- [Problem description]
Which lines have the string "linejoin"? Copy all of them from the entries below.

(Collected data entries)
◇ ◇ ◇ ◇ ◇ ◇ ◇
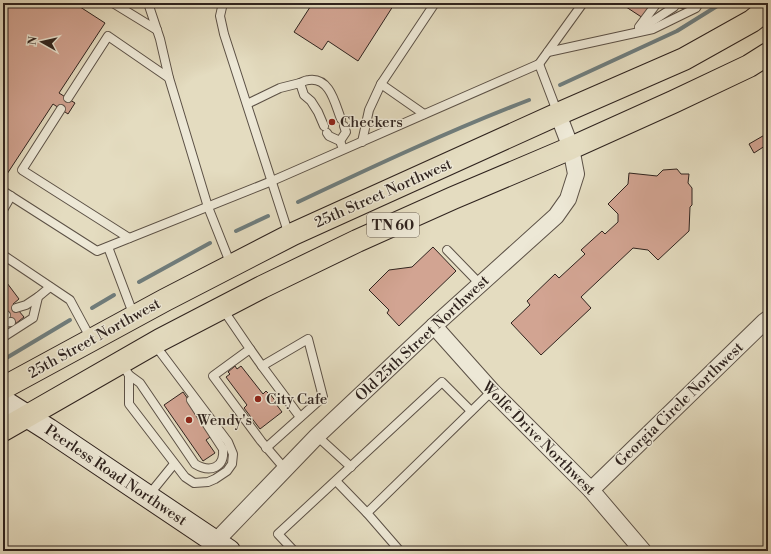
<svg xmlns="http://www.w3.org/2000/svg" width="771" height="554" viewBox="0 0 771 554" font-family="'Libre Bodoni',serif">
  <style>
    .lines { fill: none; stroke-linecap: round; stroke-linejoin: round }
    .stream { stroke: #6f7d7d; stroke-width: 4 }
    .building { fill: #d2a492; stroke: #2f231e }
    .lane-casing { stroke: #5c5146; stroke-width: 10 }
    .street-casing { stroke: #5c5146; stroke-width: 18 }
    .secondary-casing { stroke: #2f231e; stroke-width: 24 }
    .highway-casing { stroke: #2f231e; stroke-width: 24 }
    .lane { stroke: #ede8d6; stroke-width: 8 }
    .street { stroke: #ede8d6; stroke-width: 16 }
    .secondary { stroke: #ede8d6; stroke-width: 22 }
    .highway { stroke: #e4dcc0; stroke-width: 22 }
    .poi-dot { fill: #8f2418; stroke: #ede8d6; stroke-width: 1.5 }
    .labels { text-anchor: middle; stroke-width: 3; stroke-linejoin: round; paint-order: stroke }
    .shield { fill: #ede8d6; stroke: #685e55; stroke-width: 1 }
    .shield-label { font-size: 14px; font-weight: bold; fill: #2f231e }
    .poi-label { font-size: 15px; fill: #2f231e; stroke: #ede8d6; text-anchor: start }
    .street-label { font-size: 15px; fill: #2f231e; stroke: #ede8d6 }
  </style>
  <rect width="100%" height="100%" fill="#e4dcc0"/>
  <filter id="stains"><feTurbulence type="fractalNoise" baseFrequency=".005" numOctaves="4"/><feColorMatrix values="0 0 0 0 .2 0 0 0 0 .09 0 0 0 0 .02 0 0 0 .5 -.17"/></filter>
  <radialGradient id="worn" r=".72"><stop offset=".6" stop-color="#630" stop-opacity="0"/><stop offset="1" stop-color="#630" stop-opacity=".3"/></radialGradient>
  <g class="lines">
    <g class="stream">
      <polyline points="560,85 677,31 722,3"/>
      <path d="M298,202c76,-36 153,-72 231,-102"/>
      <polyline points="236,231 268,216"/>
      <polyline points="139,282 210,243"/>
      <polyline points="92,308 114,295"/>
      <polyline points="3,360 70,320"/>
    </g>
  </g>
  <g class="building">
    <polygon points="3,3 74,3 105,23 59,93 75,103 68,114 53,104 7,174 3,172"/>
    <polygon points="310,3 395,3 358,61 328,41 322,50 294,32 312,4"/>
    <polygon points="620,3 652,3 643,18"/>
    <polygon points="657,3 689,3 689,9 662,6"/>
    <polygon points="768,133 768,144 754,153 749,144"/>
    <polygon points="677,169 681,174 689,174 688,183 692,188 692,205 690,207 689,231 658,260 648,250 633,248 581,297 591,308 541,355 511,323 530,305 527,301 555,274 559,278 585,254 581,250 602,231 605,234 618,222 618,214 608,204 628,184 629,173 657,176 663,170"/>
    <polygon points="433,247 456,271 399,326 387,313 389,310 369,290 389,270 412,267"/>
    <polygon points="7,283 19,299 13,304 24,317 14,325 4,312 3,313 3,287"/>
    <polygon points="235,366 237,369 241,366 263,394 266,391 269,394 270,394 277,403 276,404 282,412 260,429 244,408 247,405 226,377 230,374 228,372"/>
    <polygon points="183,392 213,435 206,440 215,453 203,461 164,405"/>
  </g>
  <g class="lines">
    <defs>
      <g id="lane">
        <polyline points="113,3 157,30"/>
        <polyline points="148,3 160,39 169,78"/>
        <polyline points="223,3 220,16 224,34 289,235"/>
        <polyline points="639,27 657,3"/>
        <polyline points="639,30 674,7"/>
        <polyline points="548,52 653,29 696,8 699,3"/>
        <polyline points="539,64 558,114"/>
        <path d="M300,83c2,-1 6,-3 9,-3 21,-3 26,24 32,39"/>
        <polyline points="68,98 108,36 169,78 208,207 231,265"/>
        <polyline points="247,104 280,88 300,83 304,95 311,101 318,112 324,126"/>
        <polyline points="61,109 22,170 129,238"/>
        <polyline points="424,114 381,84 435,3"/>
        <polyline points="327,133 329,136 340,141 343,149"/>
        <polyline points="340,141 346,132 344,126"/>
        <polyline points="362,142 369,110 381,84"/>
        <polyline points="3,191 97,251 272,181 539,64 583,3"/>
        <polyline points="3,210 11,196"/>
        <polyline points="108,247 134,316"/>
        <polyline points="447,250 480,284"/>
        <polyline points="3,255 70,300 91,339"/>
        <polyline points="16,308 26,305 38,297"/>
        <polyline points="222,308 250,349 213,376 261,441 285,469"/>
        <polyline points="3,318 6,315"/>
        <polyline points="3,323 11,322"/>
        <polyline points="3,336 5,336 33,318 38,297 50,287"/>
        <polyline points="250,349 262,366 308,339 323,397 266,448"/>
        <polyline points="121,363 129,375 129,404 185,477 194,483 208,482 215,479 227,471 232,464 233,454 228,442 155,345"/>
        <polyline points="262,366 300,417"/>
        <path d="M129,375l11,8 55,81c15,9 30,4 28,-15l-32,-49"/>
        <polyline points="317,436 351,467"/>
        <polyline points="336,481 367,513"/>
        <polyline points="148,496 174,464"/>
        <polyline points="294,551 278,534 442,382 471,411"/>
        <polyline points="400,551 367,513 492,391"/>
      </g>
      <g id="street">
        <polyline points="434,326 492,391 591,490 643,551"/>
        <polyline points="591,490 764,322 768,319"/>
        <polyline points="215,542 317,436 434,326 556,216 568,199 576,174 571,148 558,114"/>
      </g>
      <polyline id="secondary" points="3,401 49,430 229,551"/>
      <g id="highway">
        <polyline points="3,388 165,300 293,234 558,114 684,59 752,21 768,8"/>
        <polyline points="3,430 160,340 262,287 357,241 453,198 571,148 673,102 749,66 768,54"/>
      </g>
    </defs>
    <use href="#lane" class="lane-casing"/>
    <use href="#street" class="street-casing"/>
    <use href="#secondary" class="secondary-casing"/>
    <use href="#highway" class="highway-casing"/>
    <use href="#lane" class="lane"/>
    <use href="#street" class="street"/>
    <use href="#secondary" class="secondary"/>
    <use href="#highway" class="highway"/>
  </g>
  <g class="poi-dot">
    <circle cx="332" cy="122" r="4"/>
    <circle cx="258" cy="399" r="4"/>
    <circle cx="189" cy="420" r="4"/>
  </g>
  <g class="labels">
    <rect class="shield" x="367" y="213" width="52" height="24" rx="3"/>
    <g class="shield-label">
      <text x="393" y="230">TN 60</text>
    </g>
    <g class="poi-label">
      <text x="340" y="127">Checkers</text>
      <text x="266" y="404">City Cafe</text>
      <text x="197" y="425">Wendy's</text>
    </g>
    <g class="street-label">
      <text transform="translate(383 193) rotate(-24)" y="5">25th Street Northwest</text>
      <text transform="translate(94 338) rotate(-29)" y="5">25th Street Northwest</text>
      <text transform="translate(422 338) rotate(-43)" y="5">Old 25th Street Northwest</text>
      <text transform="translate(679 404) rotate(-44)" y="5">Georgia Circle Northwest</text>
      <text transform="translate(539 438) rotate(45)" y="5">Wolfe Drive Northwest</text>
      <text transform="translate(116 475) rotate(34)" y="5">Peerless Road Northwest</text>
    </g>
  </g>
  <rect width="771" height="554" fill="none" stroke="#e4dcc0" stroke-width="16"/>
  <rect x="4" y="4" width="763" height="546" fill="none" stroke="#2f231e" stroke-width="2"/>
  <rect x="8" y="8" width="755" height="538" fill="none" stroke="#2f231e"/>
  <g transform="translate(42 42) rotate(278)" stroke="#ede8d6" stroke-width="3" paint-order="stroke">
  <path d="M0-3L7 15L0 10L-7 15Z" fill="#2f231e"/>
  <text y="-6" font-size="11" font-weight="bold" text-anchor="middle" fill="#2f231e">N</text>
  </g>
  <rect width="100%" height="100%" filter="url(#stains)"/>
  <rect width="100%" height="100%" fill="url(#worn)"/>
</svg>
◇ ◇ ◇ ◇ ◇ ◇ ◇
- [Reply to the task]
    .lines { fill: none; stroke-linecap: round; stroke-linejoin: round }
    .labels { text-anchor: middle; stroke-width: 3; stroke-linejoin: round; paint-order: stroke }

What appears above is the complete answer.